Quote the text of every record below word for word, and leave the pictures out of your answer.

═════ THE RECORDS ═════

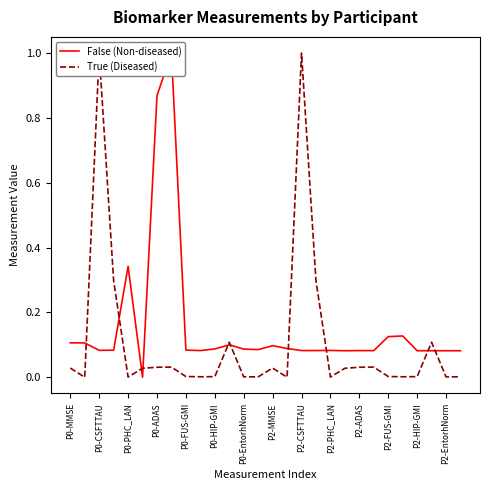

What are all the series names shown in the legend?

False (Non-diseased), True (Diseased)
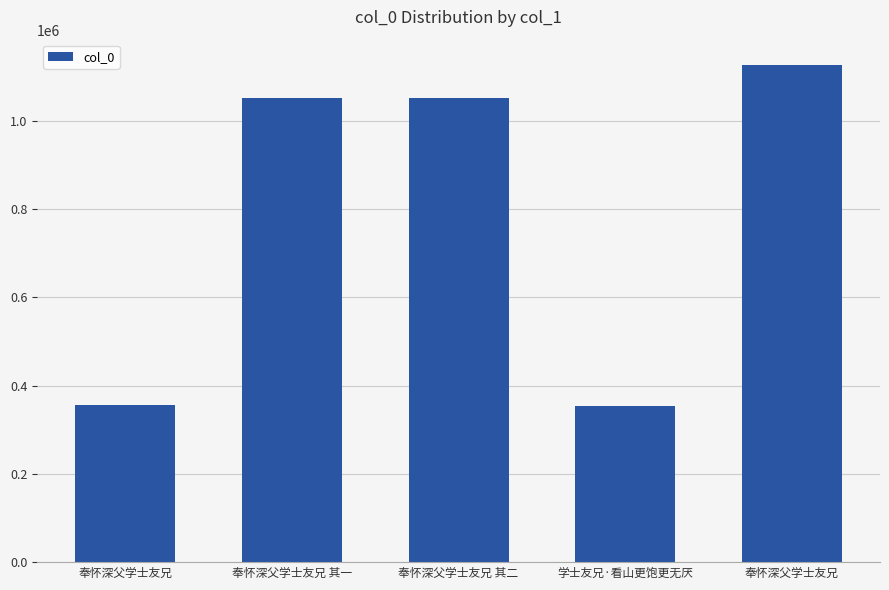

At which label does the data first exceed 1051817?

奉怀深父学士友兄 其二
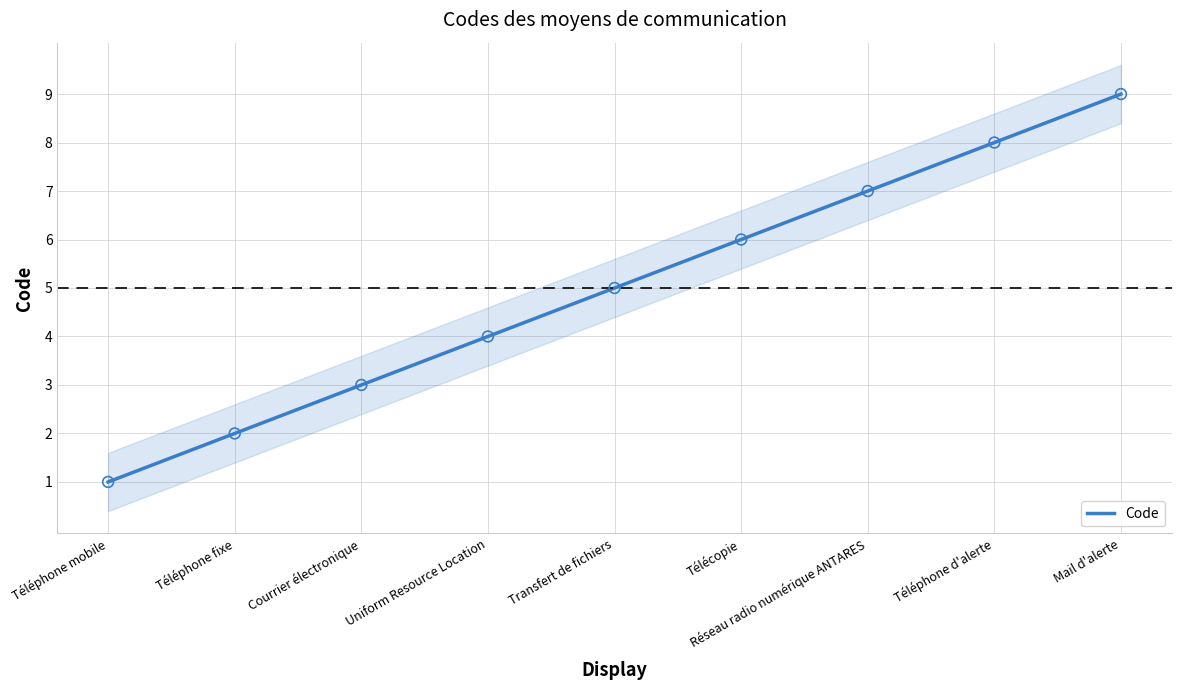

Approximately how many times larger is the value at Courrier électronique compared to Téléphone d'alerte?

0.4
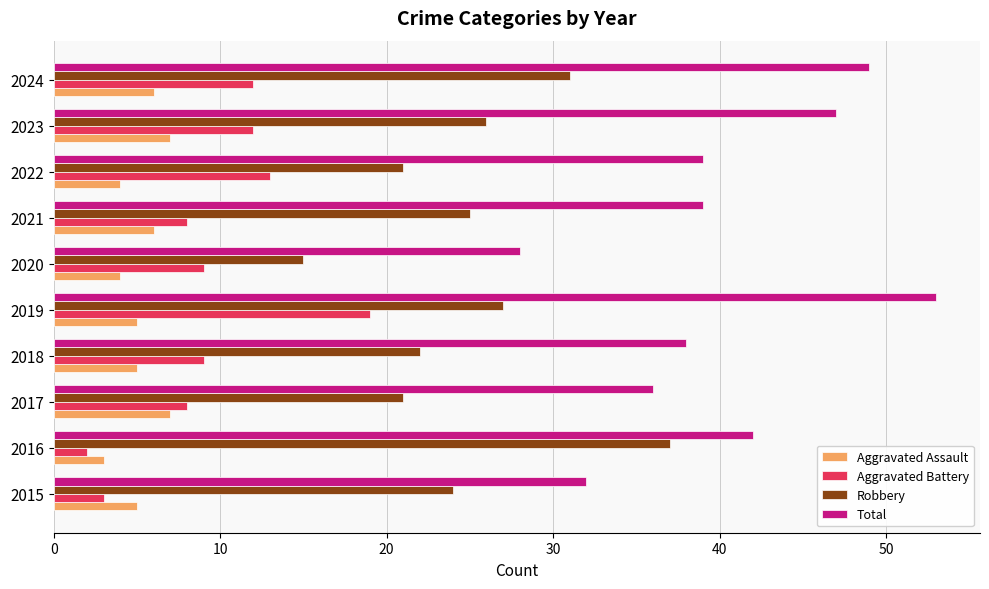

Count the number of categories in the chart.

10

═════

### RESPONSE TO THE EXERCISE:
What are all the series names shown in the legend?

False (Non-diseased), True (Diseased)

At which label does the data first exceed 1051817?

奉怀深父学士友兄 其二

Approximately how many times larger is the value at Courrier électronique compared to Téléphone d'alerte?

0.4

Count the number of categories in the chart.

10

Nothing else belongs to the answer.